Sonunda, Jaekyoung Jin’le birlikte villaya girdi ve kamera kapı arkalarından kapanana kadar sahneyi çekti. PD Han kameramana kaydı kesmesini işaret etti ve ardından Jiheon’a döndü.
“Bugünlük bu kadar yeter.”
“Villanın içinde çekim yapmayacak mısınız?”
PD Han ekiple birlikte ayrılmadan önce şöyle dedi, “Hayır, Jin çoktan uyudu ve sanırım bugünlük bu kadar yeter. Siz de çok çalıştınız, Bay Jeong. Lütfen iyi dinlenin.”
Jiheon villaya tek başına girdi. Yapım ekibi olmasa bile, villanın etrafındaki kameralar onları izlemeye devam ediyordu. Sessizce oturma odasına girdiğinde, Jin’i yatırdıktan sonra aşağı inmekte olan Jaekyoung’la karşılaştı.
“Personel gitti mi?”
“Evet, bugünlük yeterince çekim yaptıklarını söylediler.”

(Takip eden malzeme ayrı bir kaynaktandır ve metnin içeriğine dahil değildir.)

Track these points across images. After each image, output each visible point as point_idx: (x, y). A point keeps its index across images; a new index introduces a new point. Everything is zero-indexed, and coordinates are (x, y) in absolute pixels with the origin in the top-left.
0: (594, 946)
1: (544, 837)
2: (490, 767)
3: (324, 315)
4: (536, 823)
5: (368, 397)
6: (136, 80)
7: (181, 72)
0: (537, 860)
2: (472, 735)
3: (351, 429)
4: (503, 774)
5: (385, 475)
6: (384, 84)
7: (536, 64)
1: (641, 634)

Jiheon bunu söyledikten sonra parmağını dudaklarına götürerek kameralara karşı dikkatli olmalarını işaret etti. Jaekyoung hemen anladı, ağzını kapattı ve Jiheon’u yatak odasına kadar takip etti.
Kapı kapanır kapanmaz Jaekyoung kıyafet almak için bavula uzanan Jiheon’u yakaladı ve öptü.
“Hey, kes şunu.”
Jiheon gülerek onu nazikçe itti. Ama Jaekyoung onu görmezden geldi, bunun yerine Jiheon’u sıkı bir kucaklamanın içine çekti ve birlikte gölgelik yatağa düştü. Eli Jiheon’un pantolonunun içine kaydı ve Jiheon bunun sadece bir şaka olduğunu bilse de yine de irkilerek tepki verdi.
“Kes şunu, cidden… Dışarıda kameralar var.”
“Ne olmuş yani? Burada hiç yok.”
“Burada olmasa bile oturma odasında var. Ya bizi duyarlarsa?”
Jaekyoung, Jiheon’un fısıltısını bir öpücükle daha susturdu.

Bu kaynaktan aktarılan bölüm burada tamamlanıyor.